Talks were also proceeding with DoC about expanding the ski area into the neighbouring Crystal Valley, which was larger, sunnier, had a longer ski season, and had better skiing for family intermediate skiers than the Porters Basin. (When looking up to the existing ski area, Crystal Valley is to the right).

If approvals and local authority consents were gained, the expanded ski area would be about the size of Cardrona or Mt Hutt, with snow-making on all main trails and with modern lifts including a gondola rising from within the proposed year-round village resort.

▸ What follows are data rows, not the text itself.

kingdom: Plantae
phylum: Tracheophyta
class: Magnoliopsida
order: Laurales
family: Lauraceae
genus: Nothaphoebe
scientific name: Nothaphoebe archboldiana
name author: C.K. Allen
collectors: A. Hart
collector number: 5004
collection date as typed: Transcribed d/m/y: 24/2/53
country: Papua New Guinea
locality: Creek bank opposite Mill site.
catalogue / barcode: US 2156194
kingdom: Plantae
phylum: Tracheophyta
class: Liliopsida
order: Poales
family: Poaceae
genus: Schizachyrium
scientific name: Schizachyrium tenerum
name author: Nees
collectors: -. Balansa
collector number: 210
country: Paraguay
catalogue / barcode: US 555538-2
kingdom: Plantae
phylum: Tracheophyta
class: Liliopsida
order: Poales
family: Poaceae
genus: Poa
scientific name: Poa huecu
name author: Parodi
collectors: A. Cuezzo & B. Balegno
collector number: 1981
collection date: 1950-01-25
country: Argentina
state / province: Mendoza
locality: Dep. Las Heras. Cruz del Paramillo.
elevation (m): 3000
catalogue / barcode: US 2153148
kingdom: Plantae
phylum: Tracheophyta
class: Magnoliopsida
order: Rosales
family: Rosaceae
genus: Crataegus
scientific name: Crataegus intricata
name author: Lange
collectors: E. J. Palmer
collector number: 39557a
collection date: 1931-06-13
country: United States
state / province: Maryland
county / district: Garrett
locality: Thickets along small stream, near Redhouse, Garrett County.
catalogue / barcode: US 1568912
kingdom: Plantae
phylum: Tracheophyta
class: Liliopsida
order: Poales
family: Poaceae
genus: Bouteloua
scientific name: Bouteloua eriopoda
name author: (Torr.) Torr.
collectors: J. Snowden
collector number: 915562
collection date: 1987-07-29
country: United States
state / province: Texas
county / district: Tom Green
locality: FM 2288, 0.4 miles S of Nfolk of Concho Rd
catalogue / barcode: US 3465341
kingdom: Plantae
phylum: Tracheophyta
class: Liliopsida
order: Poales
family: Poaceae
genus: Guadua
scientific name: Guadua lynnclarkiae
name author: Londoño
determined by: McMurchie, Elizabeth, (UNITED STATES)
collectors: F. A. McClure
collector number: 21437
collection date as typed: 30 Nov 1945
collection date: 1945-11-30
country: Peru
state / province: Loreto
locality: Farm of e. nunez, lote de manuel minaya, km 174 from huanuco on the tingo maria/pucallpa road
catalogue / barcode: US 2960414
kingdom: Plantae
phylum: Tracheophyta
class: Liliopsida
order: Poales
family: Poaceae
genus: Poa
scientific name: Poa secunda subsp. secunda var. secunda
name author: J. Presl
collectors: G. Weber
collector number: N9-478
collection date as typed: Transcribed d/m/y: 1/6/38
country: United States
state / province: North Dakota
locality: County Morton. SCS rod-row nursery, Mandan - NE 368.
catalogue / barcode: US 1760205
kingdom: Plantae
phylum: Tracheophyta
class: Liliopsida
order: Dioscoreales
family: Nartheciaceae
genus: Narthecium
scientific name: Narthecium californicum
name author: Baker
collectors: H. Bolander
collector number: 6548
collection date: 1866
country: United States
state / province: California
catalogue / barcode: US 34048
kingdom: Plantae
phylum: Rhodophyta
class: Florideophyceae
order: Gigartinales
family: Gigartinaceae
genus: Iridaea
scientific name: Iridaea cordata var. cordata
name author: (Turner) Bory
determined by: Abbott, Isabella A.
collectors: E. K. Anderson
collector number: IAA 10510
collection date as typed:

"As a gondola lift goes, it's not a long run to the top of Crystal Valley and gondola access to the ski area and snowmaking on main trails would mean we would no longer need the mountain access road, reducing even further our carbon footprint," said Mr Sleigh.

"Skiers would have a straight run on sealed roads to the carparks from Christchurch and the airport. However, we're taking just one step at a time and have got a lot of planning work to do before we're in a position to be applying for local authority consents."

Mr Sleigh said that if the current early concepts came to fruition, a ski area and year-round resort village of this kind would generate about 400 seasonal jobs and about 35 permanent jobs.

"By and large, responsibly managed ski areas are seen as benefiting a community but they do need to earn the support of their community which I think Porters has done to date.

"We need to stress we are a quite a way off putting forward any proposals to our local and wider community for them to consider.

"There is of course an emphasis on the ski area development. But the key to the project's success is the year-round operation of the proposed Green Star-standard small resort village as an accommodation centre for additional outdoor family activities like mountain biking and hiking.

The expanded ski area would also be a "mothership" for the nearby club ski fields, and their unique skiing and accommodation opportunities would be promoted at Porters, reflecting Porters' long-time commitment to club skiing.

"What makes Porters special is its friendly, family atmosphere based on the club skiing philosophy and we'll never do anything to compromise that," said Mr Sleigh.

The three families involved in Porters Ski Area Ltd are the Sleigh family of Sumner, Christchurch and the Harvey and Bull families of Sydney.